## TASK INPUTS
----

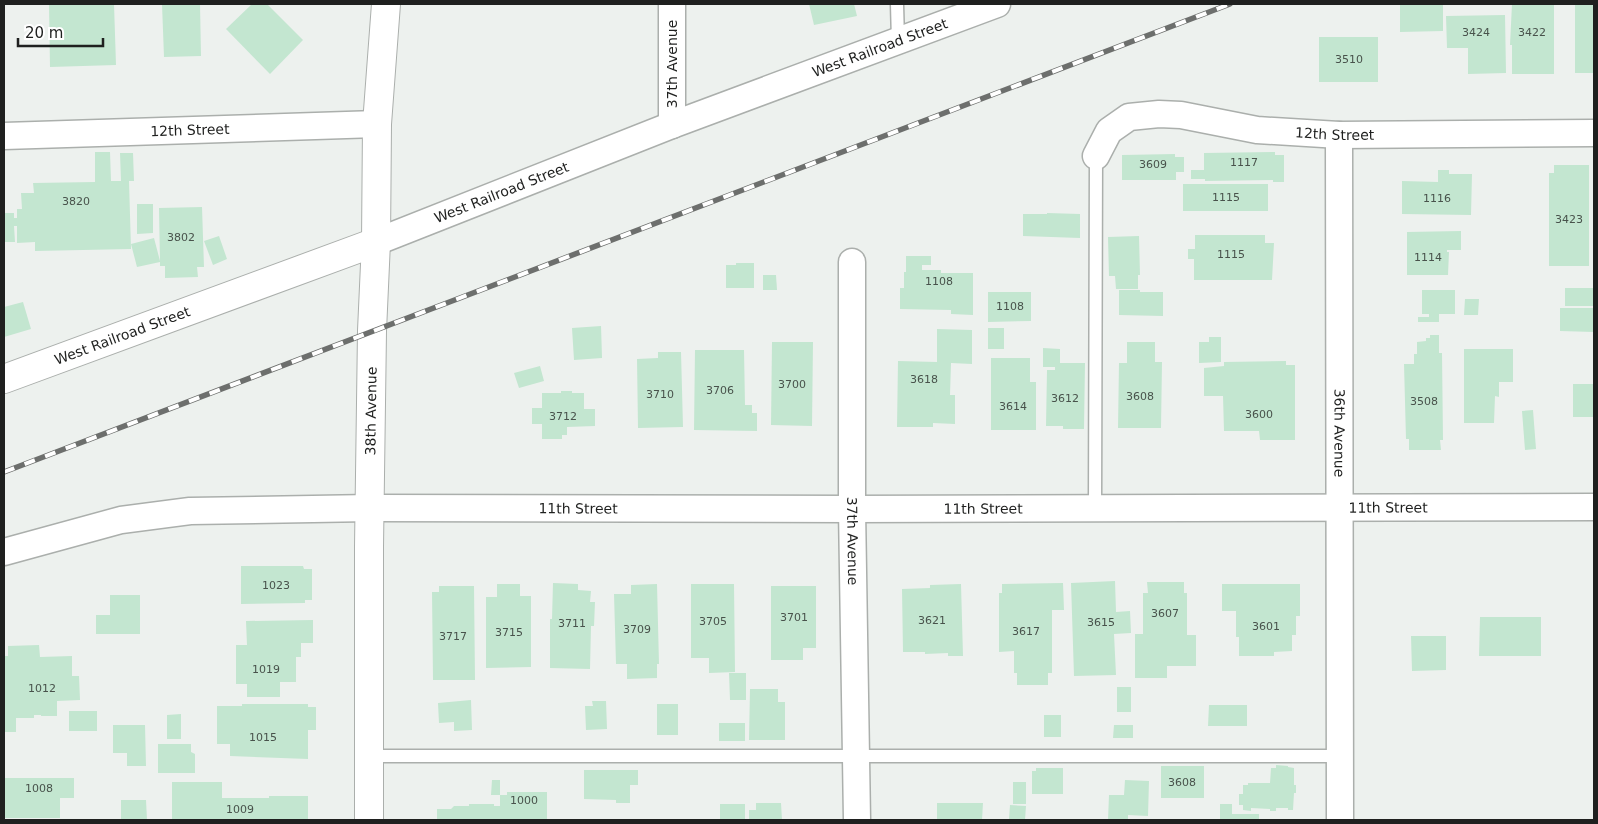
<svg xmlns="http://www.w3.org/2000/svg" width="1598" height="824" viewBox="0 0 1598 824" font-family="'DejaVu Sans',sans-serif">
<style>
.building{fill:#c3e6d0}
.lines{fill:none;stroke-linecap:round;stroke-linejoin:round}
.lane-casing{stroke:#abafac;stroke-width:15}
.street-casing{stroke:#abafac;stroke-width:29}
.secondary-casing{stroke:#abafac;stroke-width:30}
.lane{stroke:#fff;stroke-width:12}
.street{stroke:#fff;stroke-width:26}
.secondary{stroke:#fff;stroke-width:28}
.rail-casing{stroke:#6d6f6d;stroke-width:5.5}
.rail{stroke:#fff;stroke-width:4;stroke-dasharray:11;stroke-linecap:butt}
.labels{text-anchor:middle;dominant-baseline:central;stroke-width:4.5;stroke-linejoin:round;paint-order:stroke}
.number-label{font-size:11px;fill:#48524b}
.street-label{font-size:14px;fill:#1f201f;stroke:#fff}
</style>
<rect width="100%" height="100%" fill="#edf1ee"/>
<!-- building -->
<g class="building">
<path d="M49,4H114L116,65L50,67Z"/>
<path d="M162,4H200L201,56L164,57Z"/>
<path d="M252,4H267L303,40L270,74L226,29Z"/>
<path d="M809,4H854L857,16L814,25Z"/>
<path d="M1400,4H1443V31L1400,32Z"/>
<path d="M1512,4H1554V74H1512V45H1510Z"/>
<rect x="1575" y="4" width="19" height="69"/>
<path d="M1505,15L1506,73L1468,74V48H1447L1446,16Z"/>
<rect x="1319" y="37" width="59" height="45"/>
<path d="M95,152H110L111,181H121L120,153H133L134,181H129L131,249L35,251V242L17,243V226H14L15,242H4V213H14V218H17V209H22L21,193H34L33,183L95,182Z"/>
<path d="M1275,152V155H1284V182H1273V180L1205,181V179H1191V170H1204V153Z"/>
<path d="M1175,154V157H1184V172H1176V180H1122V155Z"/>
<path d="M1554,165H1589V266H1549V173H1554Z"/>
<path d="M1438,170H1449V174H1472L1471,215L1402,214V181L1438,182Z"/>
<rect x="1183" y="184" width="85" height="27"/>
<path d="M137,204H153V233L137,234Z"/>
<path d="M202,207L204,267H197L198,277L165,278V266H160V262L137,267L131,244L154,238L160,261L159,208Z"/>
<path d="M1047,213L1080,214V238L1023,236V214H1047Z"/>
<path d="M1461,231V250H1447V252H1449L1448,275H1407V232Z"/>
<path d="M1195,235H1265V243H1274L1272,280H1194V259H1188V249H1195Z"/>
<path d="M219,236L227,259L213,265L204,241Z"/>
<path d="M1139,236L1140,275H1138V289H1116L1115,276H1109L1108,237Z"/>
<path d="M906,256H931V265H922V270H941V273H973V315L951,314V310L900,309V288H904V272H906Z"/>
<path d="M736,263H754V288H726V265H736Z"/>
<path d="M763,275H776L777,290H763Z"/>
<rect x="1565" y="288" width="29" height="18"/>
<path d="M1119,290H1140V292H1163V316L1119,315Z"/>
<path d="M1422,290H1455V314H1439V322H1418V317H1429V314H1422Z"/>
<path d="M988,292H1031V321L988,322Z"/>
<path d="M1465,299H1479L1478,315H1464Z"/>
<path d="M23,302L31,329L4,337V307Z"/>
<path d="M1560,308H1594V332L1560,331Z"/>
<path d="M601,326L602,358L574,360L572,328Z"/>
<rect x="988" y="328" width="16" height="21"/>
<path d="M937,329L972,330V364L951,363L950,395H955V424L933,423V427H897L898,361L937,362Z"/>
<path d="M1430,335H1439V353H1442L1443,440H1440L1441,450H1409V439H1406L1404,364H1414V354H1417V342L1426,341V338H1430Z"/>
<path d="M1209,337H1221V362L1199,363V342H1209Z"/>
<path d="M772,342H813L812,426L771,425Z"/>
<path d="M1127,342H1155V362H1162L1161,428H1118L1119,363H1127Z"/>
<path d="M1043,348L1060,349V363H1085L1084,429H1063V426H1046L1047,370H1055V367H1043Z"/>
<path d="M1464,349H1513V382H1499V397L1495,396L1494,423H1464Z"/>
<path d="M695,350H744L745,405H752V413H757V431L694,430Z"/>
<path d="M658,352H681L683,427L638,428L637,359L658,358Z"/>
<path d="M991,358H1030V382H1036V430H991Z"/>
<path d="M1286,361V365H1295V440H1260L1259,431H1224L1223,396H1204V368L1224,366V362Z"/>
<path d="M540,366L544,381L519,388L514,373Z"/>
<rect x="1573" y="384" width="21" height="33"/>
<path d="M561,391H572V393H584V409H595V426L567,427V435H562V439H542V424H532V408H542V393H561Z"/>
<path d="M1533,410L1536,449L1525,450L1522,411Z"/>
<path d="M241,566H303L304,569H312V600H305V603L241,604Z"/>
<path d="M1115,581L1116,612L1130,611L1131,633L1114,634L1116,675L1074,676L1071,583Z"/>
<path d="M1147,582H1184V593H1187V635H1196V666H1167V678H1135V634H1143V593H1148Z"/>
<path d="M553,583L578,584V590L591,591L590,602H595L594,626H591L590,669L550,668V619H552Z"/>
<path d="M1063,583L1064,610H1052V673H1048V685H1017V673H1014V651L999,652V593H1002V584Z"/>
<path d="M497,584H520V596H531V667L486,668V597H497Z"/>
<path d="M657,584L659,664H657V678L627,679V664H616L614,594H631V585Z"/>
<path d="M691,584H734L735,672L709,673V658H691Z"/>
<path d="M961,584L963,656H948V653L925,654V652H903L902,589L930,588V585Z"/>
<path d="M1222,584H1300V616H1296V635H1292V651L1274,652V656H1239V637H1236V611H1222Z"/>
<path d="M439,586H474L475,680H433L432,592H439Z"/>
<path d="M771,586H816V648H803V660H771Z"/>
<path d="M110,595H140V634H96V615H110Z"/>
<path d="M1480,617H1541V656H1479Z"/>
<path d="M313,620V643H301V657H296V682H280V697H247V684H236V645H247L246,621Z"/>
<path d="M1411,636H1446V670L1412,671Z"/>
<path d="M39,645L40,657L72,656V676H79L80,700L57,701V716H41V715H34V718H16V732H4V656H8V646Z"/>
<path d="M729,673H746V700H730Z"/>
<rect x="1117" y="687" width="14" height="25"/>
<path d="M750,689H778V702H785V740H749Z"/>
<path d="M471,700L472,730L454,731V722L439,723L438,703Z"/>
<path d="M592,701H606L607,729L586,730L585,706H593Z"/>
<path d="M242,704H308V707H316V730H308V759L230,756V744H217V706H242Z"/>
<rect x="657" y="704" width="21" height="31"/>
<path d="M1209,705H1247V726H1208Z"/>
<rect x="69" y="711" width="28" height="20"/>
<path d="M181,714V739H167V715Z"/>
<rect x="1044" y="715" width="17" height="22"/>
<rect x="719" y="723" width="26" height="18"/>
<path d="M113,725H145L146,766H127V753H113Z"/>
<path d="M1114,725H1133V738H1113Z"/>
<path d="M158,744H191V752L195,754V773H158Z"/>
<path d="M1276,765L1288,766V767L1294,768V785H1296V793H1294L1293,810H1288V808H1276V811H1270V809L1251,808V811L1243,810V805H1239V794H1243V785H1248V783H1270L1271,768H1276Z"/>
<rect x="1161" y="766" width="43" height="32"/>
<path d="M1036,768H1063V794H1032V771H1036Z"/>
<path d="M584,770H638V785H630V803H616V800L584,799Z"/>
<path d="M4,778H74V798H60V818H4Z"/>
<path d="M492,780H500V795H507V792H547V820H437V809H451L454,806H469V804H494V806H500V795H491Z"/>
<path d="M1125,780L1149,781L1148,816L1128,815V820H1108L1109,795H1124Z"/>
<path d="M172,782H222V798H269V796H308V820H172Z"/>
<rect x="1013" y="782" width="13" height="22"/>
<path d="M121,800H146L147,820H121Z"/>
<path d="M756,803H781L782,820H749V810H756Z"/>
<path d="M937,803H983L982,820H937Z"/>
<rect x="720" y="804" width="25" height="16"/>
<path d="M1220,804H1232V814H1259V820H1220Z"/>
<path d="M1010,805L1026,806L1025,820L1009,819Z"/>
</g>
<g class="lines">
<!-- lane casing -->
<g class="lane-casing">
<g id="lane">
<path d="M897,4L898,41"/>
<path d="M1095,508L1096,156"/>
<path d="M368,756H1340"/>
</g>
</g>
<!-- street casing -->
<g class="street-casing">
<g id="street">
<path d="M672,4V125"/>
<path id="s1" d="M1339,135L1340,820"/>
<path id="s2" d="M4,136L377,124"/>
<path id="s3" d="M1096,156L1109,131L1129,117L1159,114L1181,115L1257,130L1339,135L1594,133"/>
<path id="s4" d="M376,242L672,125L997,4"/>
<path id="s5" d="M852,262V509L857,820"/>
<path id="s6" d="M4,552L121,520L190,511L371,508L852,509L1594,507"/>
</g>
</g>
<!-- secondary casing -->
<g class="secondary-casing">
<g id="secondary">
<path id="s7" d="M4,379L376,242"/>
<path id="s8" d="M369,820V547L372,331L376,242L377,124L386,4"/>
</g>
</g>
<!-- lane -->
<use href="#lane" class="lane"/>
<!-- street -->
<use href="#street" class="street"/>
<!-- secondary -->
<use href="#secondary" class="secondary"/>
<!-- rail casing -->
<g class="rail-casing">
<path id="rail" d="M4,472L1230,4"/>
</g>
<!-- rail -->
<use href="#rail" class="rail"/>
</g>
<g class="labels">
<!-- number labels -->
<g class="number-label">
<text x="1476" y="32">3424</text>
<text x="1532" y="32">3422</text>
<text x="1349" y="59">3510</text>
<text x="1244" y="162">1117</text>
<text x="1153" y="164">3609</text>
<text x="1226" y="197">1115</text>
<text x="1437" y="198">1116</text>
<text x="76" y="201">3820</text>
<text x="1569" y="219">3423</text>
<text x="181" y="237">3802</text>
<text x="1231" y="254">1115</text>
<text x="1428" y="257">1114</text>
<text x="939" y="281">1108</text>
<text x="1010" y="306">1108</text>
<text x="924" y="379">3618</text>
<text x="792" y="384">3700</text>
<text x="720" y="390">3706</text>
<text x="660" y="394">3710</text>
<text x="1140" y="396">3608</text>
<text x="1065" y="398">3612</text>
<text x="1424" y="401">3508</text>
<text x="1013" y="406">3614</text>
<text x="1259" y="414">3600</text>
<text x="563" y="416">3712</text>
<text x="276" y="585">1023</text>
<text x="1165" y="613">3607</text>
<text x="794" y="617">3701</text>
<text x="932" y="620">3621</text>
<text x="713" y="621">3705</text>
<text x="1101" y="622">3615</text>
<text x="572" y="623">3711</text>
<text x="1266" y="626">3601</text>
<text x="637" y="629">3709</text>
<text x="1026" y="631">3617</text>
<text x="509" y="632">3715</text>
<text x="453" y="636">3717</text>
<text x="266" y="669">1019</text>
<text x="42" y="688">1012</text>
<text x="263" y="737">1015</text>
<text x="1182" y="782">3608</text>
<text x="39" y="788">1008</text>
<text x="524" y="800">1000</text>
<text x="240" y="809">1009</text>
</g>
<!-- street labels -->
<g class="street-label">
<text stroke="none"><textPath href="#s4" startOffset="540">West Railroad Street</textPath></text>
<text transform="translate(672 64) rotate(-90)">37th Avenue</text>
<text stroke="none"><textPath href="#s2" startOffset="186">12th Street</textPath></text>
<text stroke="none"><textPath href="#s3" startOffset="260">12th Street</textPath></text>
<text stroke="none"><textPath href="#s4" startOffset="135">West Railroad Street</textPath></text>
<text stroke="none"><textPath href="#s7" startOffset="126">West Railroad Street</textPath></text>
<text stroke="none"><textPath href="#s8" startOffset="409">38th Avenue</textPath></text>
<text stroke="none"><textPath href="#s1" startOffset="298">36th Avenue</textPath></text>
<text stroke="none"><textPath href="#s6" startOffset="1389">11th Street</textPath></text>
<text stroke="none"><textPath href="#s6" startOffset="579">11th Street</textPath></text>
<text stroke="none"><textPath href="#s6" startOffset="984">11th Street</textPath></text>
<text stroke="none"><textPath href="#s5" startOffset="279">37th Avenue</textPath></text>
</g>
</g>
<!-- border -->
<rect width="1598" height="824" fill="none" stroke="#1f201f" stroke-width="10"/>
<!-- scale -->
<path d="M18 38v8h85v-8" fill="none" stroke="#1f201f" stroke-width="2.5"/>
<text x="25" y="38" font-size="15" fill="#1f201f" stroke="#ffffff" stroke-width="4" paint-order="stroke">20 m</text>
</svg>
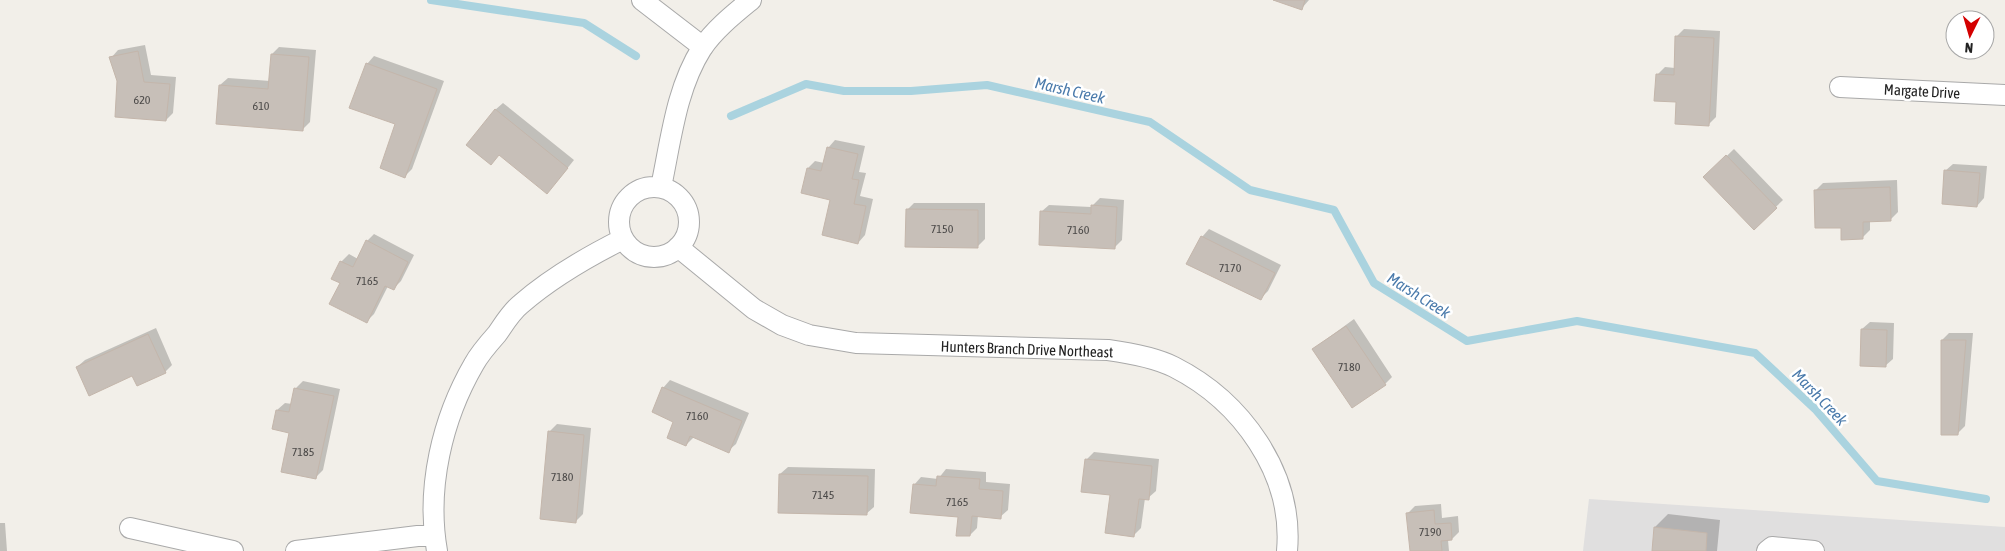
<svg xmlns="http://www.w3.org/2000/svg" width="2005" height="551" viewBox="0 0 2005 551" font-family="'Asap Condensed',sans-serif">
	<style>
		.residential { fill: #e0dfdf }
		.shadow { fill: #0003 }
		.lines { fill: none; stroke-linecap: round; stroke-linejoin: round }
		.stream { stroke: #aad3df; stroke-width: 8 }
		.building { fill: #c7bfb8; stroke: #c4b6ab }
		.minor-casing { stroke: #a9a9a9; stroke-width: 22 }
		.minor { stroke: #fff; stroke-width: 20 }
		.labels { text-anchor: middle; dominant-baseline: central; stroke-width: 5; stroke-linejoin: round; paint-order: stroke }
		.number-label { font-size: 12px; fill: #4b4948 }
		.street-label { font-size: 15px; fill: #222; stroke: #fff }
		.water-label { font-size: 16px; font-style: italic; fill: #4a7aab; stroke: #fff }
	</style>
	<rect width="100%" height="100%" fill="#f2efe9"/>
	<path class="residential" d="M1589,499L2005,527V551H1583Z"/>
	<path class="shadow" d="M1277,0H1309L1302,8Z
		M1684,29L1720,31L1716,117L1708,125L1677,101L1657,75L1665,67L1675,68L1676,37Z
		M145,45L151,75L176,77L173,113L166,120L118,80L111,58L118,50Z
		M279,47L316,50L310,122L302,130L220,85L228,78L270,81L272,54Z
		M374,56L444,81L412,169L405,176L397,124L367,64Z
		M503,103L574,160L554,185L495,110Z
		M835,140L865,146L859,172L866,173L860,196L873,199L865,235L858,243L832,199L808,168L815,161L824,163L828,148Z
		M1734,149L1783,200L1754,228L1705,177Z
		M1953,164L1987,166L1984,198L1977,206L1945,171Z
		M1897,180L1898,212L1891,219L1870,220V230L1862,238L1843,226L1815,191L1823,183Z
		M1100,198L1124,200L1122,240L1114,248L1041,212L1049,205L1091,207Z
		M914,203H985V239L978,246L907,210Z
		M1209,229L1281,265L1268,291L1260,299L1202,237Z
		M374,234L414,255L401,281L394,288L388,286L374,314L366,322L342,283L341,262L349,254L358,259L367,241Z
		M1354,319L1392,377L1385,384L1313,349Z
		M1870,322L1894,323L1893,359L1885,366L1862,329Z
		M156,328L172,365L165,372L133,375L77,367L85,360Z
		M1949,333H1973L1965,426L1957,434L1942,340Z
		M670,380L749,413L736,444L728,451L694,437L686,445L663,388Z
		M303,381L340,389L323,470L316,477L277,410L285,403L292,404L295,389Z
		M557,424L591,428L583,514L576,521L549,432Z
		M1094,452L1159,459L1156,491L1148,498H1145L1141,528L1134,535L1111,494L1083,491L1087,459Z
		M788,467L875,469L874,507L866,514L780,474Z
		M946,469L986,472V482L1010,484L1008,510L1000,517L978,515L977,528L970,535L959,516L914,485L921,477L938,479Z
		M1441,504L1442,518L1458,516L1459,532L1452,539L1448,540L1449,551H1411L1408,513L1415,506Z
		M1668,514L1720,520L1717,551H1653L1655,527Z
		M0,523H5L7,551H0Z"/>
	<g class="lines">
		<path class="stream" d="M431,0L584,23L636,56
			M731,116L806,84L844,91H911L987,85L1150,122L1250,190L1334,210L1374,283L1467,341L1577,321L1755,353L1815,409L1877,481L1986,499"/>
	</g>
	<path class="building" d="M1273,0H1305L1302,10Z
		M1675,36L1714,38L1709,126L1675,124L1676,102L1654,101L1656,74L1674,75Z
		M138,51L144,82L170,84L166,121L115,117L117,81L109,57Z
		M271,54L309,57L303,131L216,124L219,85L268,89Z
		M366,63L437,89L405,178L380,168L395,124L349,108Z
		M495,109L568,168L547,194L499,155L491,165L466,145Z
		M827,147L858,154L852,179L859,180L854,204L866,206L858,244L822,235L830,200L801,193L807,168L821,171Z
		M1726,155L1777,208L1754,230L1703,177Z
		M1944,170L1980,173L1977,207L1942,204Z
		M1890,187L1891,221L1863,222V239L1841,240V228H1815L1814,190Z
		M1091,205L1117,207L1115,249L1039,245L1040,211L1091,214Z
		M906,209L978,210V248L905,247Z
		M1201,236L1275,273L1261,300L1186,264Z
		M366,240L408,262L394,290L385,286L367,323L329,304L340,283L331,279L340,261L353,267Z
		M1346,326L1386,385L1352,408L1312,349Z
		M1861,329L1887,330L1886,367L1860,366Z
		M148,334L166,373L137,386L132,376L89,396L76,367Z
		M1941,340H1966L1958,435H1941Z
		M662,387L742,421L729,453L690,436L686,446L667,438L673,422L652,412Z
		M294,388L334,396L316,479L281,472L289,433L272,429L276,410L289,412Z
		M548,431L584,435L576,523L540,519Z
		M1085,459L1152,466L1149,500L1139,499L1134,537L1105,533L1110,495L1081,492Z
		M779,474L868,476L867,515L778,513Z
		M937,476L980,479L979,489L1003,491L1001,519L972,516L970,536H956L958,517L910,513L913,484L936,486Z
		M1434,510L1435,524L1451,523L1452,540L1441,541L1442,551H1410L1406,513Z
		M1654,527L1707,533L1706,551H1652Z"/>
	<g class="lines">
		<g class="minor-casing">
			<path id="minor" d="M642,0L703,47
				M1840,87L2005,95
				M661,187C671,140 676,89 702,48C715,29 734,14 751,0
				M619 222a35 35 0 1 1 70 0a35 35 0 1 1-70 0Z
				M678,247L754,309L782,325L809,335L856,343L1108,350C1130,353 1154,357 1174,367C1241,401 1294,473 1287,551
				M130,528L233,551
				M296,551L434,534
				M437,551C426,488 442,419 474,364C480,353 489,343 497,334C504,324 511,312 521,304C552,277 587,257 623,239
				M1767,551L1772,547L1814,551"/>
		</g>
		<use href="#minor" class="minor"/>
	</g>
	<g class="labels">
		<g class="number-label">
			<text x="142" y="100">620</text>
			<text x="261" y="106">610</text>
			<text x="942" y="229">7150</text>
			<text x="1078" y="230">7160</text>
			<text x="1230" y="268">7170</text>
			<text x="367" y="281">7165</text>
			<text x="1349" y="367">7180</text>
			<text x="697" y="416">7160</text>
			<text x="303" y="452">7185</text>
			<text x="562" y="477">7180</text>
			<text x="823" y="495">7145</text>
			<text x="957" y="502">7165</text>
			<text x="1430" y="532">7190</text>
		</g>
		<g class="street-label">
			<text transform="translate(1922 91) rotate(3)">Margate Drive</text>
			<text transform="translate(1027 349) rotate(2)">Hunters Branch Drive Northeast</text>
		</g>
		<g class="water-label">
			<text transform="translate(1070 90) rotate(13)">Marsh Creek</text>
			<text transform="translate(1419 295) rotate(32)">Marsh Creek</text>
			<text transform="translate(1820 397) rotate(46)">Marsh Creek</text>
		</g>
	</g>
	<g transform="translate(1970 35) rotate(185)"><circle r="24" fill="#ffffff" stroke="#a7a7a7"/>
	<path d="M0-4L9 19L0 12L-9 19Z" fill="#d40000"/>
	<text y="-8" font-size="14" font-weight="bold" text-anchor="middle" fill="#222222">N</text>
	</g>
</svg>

----

## WHAT YOU WILL DO
Some lines above hold the word "abafac". Copy all of them.

## WRITTEN RESPONSE
.lane-casing{stroke:#abafac;stroke-width:15}
.street-casing{stroke:#abafac;stroke-width:29}
.secondary-casing{stroke:#abafac;stroke-width:30}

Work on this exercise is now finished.